Task instructions ▸ Write out word for word each line from the top of the material through the line that has "index pip: (182, 168)". Pictures do not go in.

*** Opening Exercise data ***

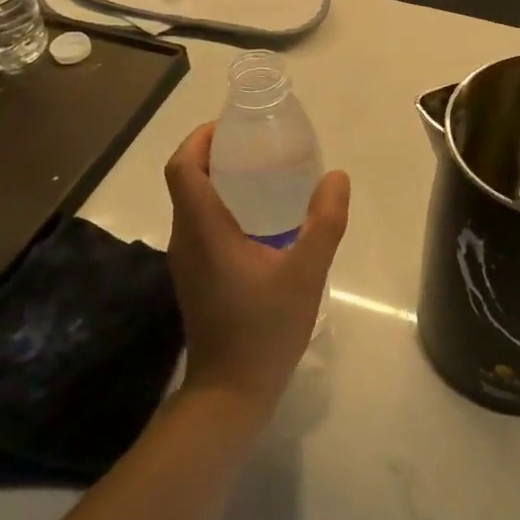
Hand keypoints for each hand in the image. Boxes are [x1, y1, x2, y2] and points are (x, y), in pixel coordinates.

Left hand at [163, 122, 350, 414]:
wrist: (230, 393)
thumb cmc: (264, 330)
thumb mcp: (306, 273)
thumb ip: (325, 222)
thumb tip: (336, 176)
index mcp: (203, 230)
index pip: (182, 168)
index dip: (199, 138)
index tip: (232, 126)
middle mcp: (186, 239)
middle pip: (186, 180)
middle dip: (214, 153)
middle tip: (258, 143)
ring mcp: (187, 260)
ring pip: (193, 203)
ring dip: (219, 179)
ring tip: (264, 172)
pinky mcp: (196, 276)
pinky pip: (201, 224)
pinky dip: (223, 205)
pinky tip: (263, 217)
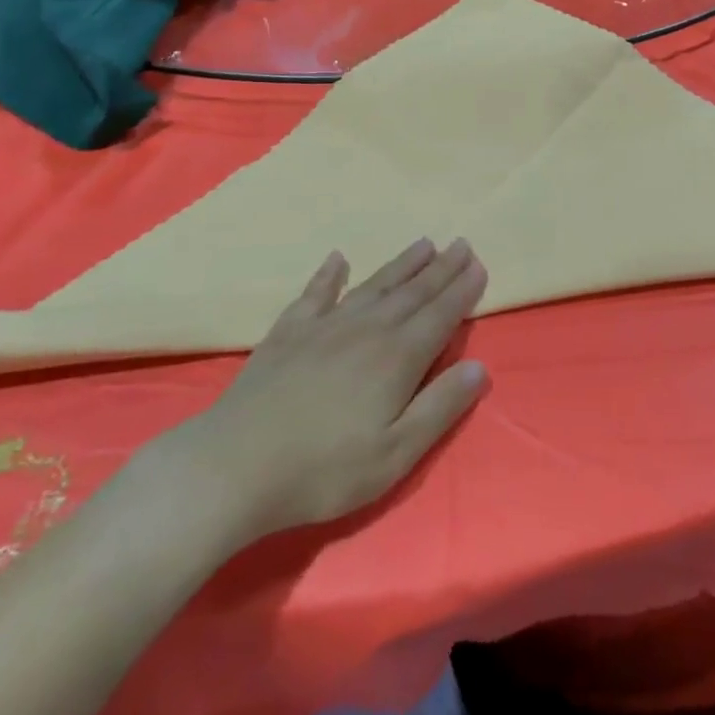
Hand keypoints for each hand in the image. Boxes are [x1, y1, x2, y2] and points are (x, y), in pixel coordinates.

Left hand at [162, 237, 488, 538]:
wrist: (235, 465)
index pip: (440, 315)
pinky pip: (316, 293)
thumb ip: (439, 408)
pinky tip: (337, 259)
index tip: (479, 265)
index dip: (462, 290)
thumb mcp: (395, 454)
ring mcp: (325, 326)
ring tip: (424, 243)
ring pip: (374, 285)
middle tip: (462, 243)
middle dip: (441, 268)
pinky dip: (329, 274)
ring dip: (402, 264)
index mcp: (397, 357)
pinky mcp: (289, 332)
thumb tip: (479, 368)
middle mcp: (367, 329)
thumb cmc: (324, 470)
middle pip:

*** Closing Exercise data ***

Exercise answer ▸
Hand keypoints for each hand in the image. Boxes are [x1, y1, x2, y2] and points are (x, y), in pixel coordinates.

Left hand at [163, 122, 350, 414]:
wrist: (230, 393)
thumb cmc: (264, 330)
thumb mcp: (306, 273)
thumb ip: (325, 222)
thumb tip: (336, 176)
index mcp: (203, 230)
index pip: (182, 168)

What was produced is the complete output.